Your assumptions are correct, but Bayes’ Theorem is overthinking it.

I don’t think it matters. Your odds of selecting the right swan initially would be 1/100. After I remove one (assuming I don’t look at it), you remove a non-winning swan. The odds of my swan or any of the swans on the table being the right one are 1/99. Assuming I randomly selected mine, it’s not any different from a swan on the table and the option to swap shouldn’t make a difference.

You’re right. Err…maybe you’re wrong!

I’m going to post the answer on Thursday, but thanks for your answer. Hopefully more people will jump in to play along. 😉

Fair enough! Looking forward to checking my answer…. We’ll see if I need to brush up on statistics.

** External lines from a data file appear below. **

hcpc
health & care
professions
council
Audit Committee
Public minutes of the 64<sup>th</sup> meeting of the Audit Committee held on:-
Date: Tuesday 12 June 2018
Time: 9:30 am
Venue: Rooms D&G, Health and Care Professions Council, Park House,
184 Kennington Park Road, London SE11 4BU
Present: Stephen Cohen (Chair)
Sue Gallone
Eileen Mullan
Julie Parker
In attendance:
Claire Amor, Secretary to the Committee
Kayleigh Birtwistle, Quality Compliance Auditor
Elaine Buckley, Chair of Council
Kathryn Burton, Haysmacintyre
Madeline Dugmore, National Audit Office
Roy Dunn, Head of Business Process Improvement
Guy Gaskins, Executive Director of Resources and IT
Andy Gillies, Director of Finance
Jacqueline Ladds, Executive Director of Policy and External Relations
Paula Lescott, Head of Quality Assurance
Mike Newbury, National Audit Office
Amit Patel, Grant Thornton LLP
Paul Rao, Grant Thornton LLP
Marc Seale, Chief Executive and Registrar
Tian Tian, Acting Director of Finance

Ok, it is now just past 10:30 and I have had a cup of coffee. I re-read the post and the question. To answer your question, yes I would switch. I will not explain why as to allow other contestants to play. By the way, what is your costume choice?

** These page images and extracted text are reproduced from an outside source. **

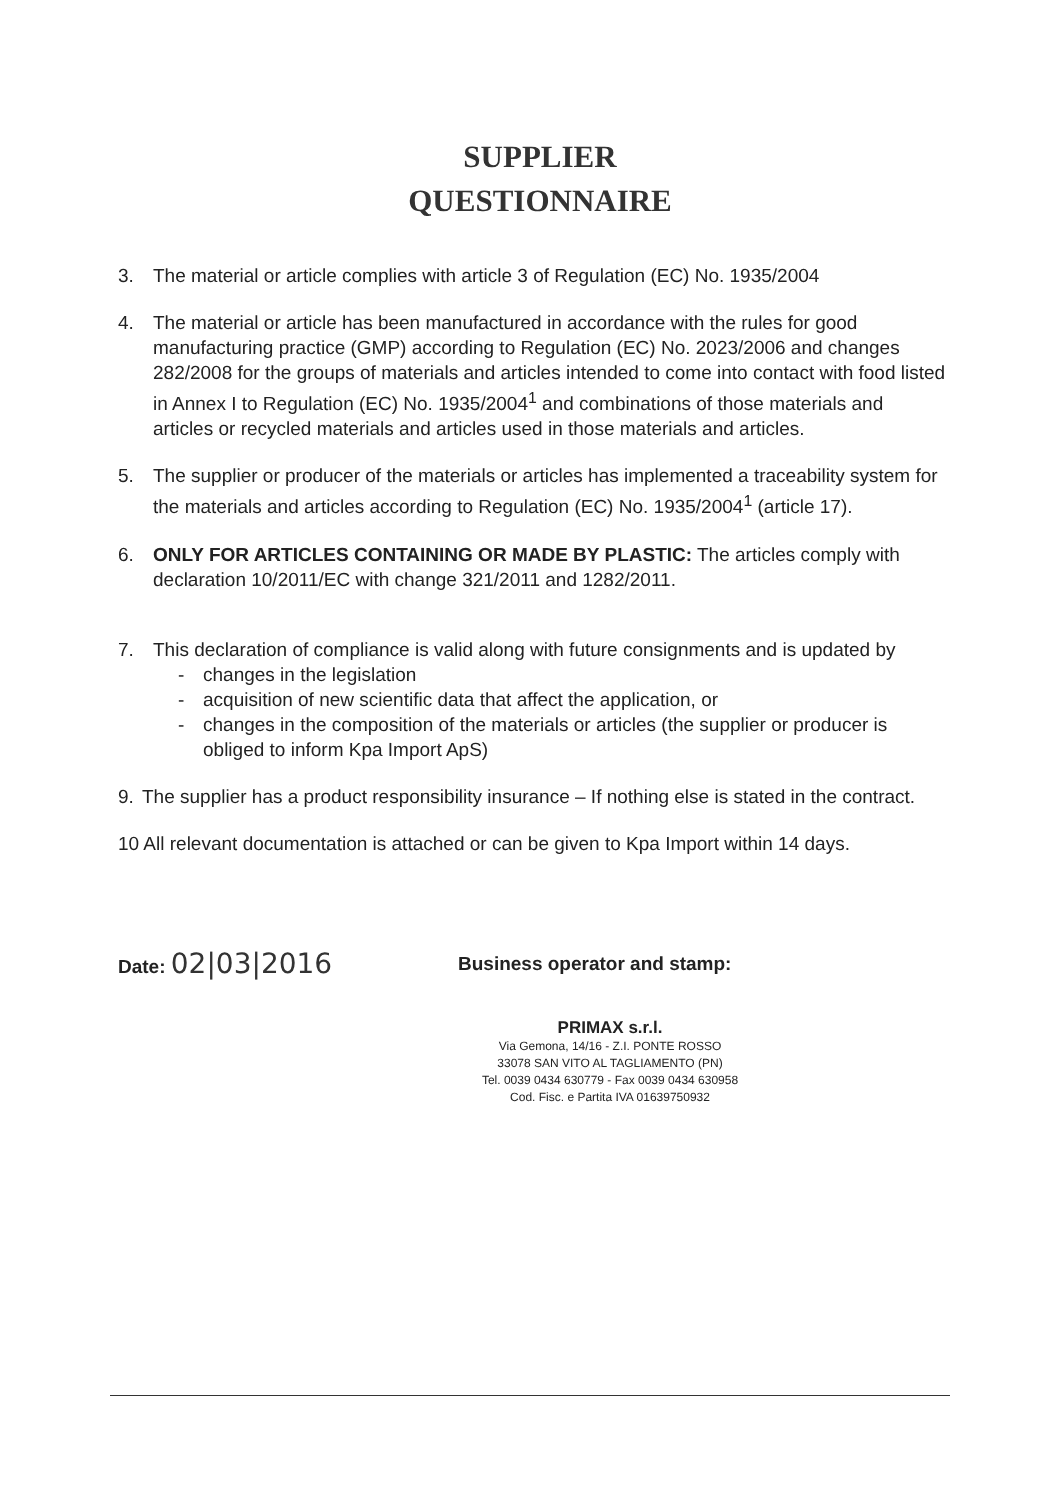SUPPLIER
QUESTIONNAIRE
3. The material or article complies with article 3 of Regulation (EC) No. 1935/2004
4. The material or article has been manufactured in accordance with the rules for good manufacturing practice (GMP) according to Regulation (EC) No. 2023/2006 and changes 282/2008 for the groups of materials and articles intended to come into contact with food listed in Annex I to Regulation (EC) No. 1935/2004<sup>1</sup> and combinations of those materials and articles or recycled materials and articles used in those materials and articles.
5. The supplier or producer of the materials or articles has implemented a traceability system for the materials and articles according to Regulation (EC) No. 1935/2004<sup>1</sup> (article 17).
6. ONLY FOR ARTICLES CONTAINING OR MADE BY PLASTIC: The articles comply with declaration 10/2011/EC with change 321/2011 and 1282/2011.
7. This declaration of compliance is valid along with future consignments and is updated by
- changes in the legislation
- acquisition of new scientific data that affect the application, or
- changes in the composition of the materials or articles (the supplier or producer is obliged to inform Kpa Import ApS)
9. The supplier has a product responsibility insurance – If nothing else is stated in the contract.
10 All relevant documentation is attached or can be given to Kpa Import within 14 days.
Date: 02|03|2016
Business operator and stamp:
PRIMAX s.r.l.
Via Gemona, 14/16 - Z.I. PONTE ROSSO
33078 SAN VITO AL TAGLIAMENTO (PN)
Tel. 0039 0434 630779 - Fax 0039 0434 630958
Cod. Fisc. e Partita IVA 01639750932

I would switch. In step 1, you have a 1% chance of guessing right and a 99% chance of guessing wrong. In step 2, you can either choose your original swan (with its 1% probability) or you can choose a new one, which now has (99% chance you didn’t guess right in step 1) * (1/98 chance the new guess is correct) = 1.0102%. Not great odds, of course…

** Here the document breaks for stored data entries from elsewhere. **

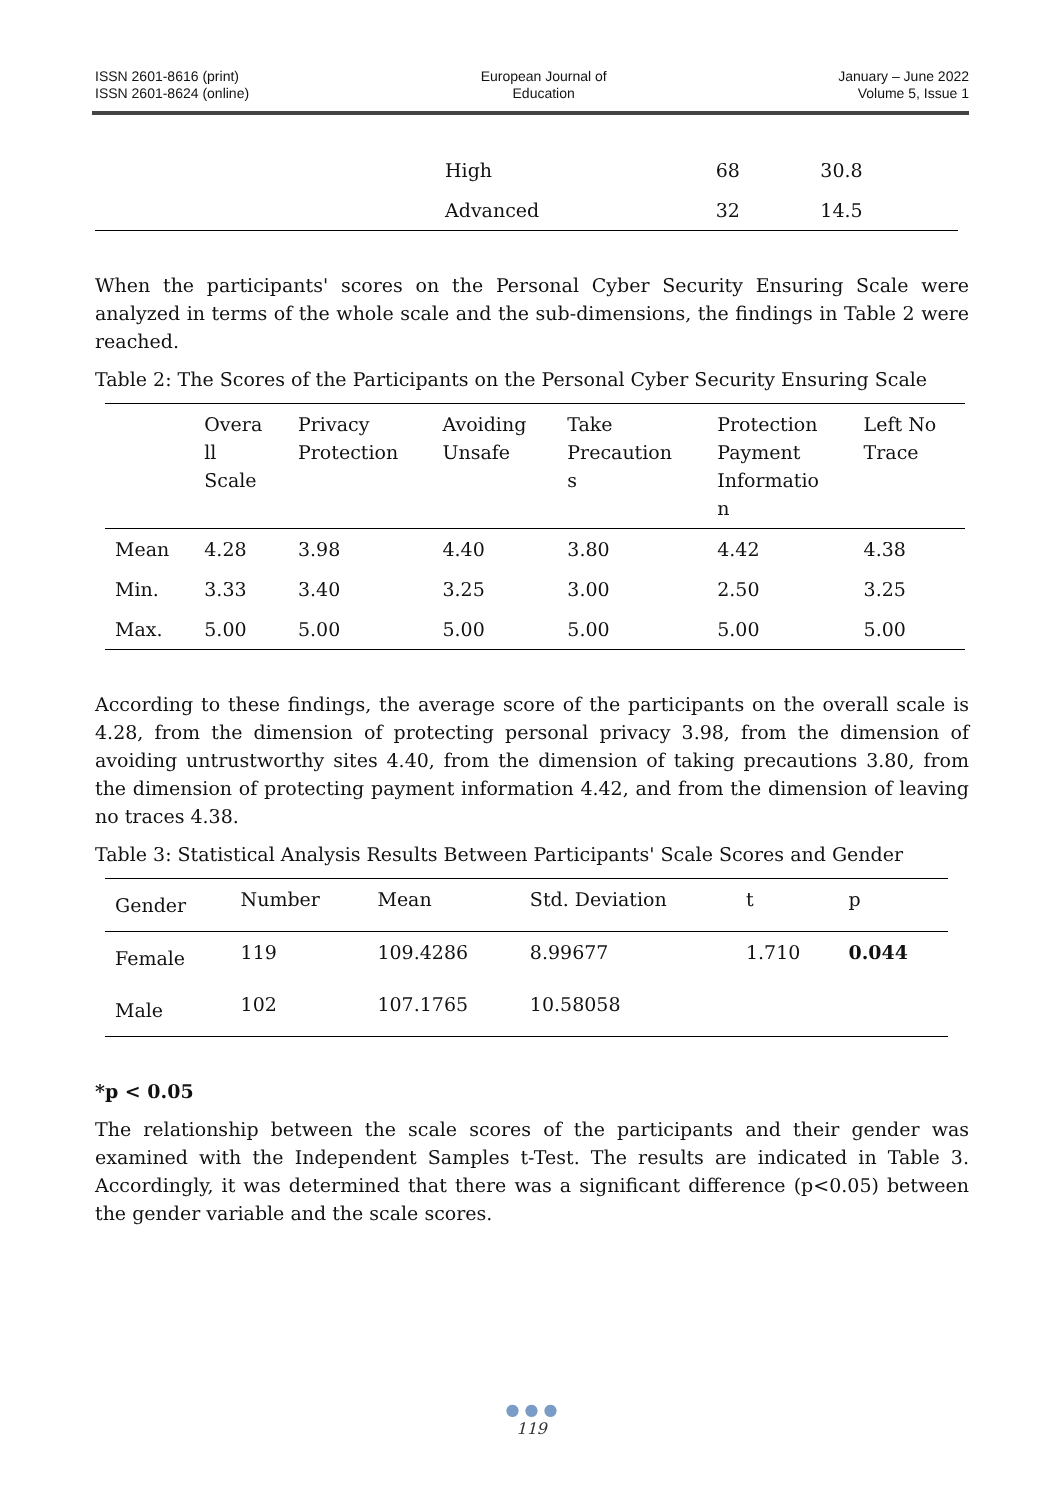ISSN 2601-8616 (print)
ISSN 2601-8624 (online)
European Journal of
Education
January – June 2022
Volume 5, Issue 1
| | High | 68 | 30.8 |
| | Advanced | 32 | 14.5 |
When the participants' scores on the Personal Cyber Security Ensuring Scale were analyzed in terms of the whole scale and the sub-dimensions, the findings in Table 2 were reached.
Table 2: The Scores of the Participants on the Personal Cyber Security Ensuring Scale
| | Overa ll Scale | Privacy Protection | Avoiding Unsafe | Take Precaution s | Protection Payment Informatio n | Left No Trace |
| --- | --- | --- | --- | --- | --- | --- |
| Mean | 4.28 | 3.98 | 4.40 | 3.80 | 4.42 | 4.38 |
| Min. | 3.33 | 3.40 | 3.25 | 3.00 | 2.50 | 3.25 |
| Max. | 5.00 | 5.00 | 5.00 | 5.00 | 5.00 | 5.00 |
According to these findings, the average score of the participants on the overall scale is 4.28, from the dimension of protecting personal privacy 3.98, from the dimension of avoiding untrustworthy sites 4.40, from the dimension of taking precautions 3.80, from the dimension of protecting payment information 4.42, and from the dimension of leaving no traces 4.38.
Table 3: Statistical Analysis Results Between Participants' Scale Scores and Gender
| Gender | Number | Mean | Std. Deviation | t | p |
| --- | --- | --- | --- | --- | --- |
| Female | 119 | 109.4286 | 8.99677 | 1.710 | 0.044 |
| Male | 102 | 107.1765 | 10.58058 | | |
*p < 0.05
The relationship between the scale scores of the participants and their gender was examined with the Independent Samples t-Test. The results are indicated in Table 3. Accordingly, it was determined that there was a significant difference (p<0.05) between the gender variable and the scale scores.
● ● ●
119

Yes I would switch. Won’t spoil the reason for everyone. I believe this is version a Monty Hall problem, and as cashflowmantra said earlier, Bayes Theorem can be applied to this problem.

When I first read it at 6:30, I thought I was being expected to calculate the actual probability and come up with the numeric solution. I thought it was a little much to ask of a simple blog reader at that hour. But just a generalized idea is much easier to deal with. Odds are pretty decent when there are only 3 choices, but 100 and the benefit of having a negative choice removed is much smaller.

I’ll go against the grain and say I would keep my original swan. Why? Because I’ve an avid Deal or No Deal watcher, and I fully believe in my ability to choose the winning case (or swan, in this situation). I know probability is against me and switching is the “right” answer, but I’m not that worried about it since I don’t lose anything if I’m wrong.

Switch for exactly the same reason as Jonathon.

I know the answer, since it was in the movie 21 and I just watched that a couple weeks ago. I’d switch.

Ok, I know I’m late to the game but I haven’t looked at the answer or anyone else’s comments, I promise. If we know the swan that was taken away was a losing swan then you should switch because the swan you are holding in your hand has a 1/100 chance of winning and the ones on the table have a 1/99 chance of winning, now that one has been removed.

If we don’t know if the swan that was removed is a winner or not then it doesn’t matter if we switch.